RCLM 37 is a love letter to the Beatties Ford Road corridor.
It highlights the history of people who shaped the neighborhood and its current residents. An art exhibition of the same name, including a documentary and soundtrack, has been on view at Johnson C. Smith University’s James B. Duke Memorial Library, a partner in the project, since 2019.
- RCLM 37 II opens on Oct. 16 at 11am in the university’s outdoor classroom between the chapel and the New Science Center.
Creatives on the project:
- Monika Rhue, project director and JCSU director of library services and curation
- Janelle Dunlap, creative director
- Interior designer Quintel Gwinn designed Open Book
- Sculptor Stephen Hayes designed Beacon of Light
- Lavonte Hines created the soundtracks and videos
- Marcus Kiser, graphic artis
Why it matters: Beacon of Light and Open Book, the featured works in the exhibit, are JCSU’s first outdoor sculptures on campus. RCLM 37 II received a $50,000 grant from the Institute of Museum and Library Services Museum Grants for African American History and Culture.

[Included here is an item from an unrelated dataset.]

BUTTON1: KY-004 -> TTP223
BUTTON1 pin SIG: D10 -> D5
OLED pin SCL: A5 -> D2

- The exhibit explores how urban renewal displaced Black residents along the corridor, while also focusing on George E. Davis and Henry Lawrence McCrorey. Both were former Historic West End residents and advocates for the education of Black people.

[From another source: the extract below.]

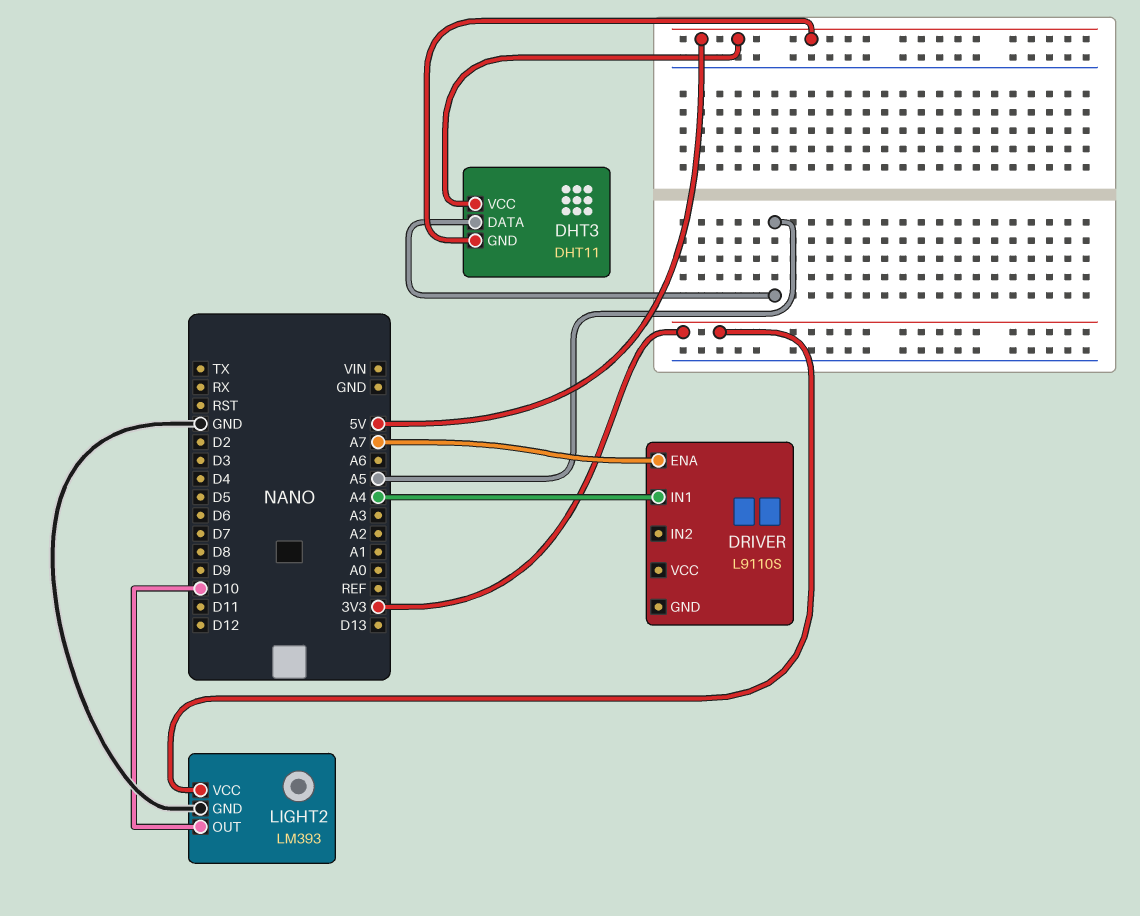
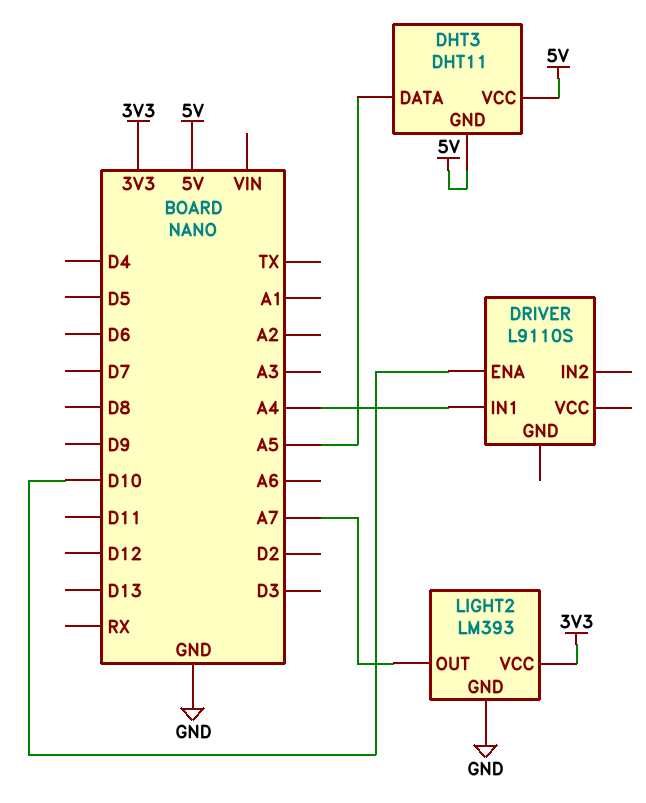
DRIVER pin ENA: A7 -> D10
LIGHT2 pin OUT: D10 -> A7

- Beacon of Light highlights Biddle Memorial Hall, which was built by students of then-Biddle University in 1884. It alludes to Davis as a beacon for education in Black communities.
- Open Book includes Lawrence’s original handwritten letter, the Future of the Negro, along with images of a young McCrorey and Black craftsmanship.

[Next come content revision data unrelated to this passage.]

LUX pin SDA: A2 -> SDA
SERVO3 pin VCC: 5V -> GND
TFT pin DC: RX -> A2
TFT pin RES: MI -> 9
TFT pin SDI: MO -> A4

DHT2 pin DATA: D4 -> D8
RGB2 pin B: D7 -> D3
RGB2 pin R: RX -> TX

- “I had been wanting to return to McCrorey’s essay, the Future of the Negro,” Dunlap told Axios. “I didn’t get to use it in the last installation, but I really wanted to figure out some way to use it in this one.”
Davis became the first Black professor at JCSU and the first Black professor at any four-year Black college in the south in 1886.
- He taught math, natural science and sociology for 35 years, becoming the university’s dean of faculty in 1905.
- Davis went on to become a Rosenwald agent, raising more than $600,000 to build schools for Black children across North Carolina. They were known as Rosenwald schools, and he helped establish 5,300.
McCrorey is the longest serving president of JCSU and the second Black president of the university.
- He also attended JCSU, graduating from the school of arts program in 1892 and the theological seminary in 1895.
- McCrorey became JCSU’s president in 1907, serving until 1947.
What’s next: Rhue envisions using the space for outdoor conversations on urban renewal and the history of JCSU.
- “The story can continue in a non-traditional way,” Rhue told Axios.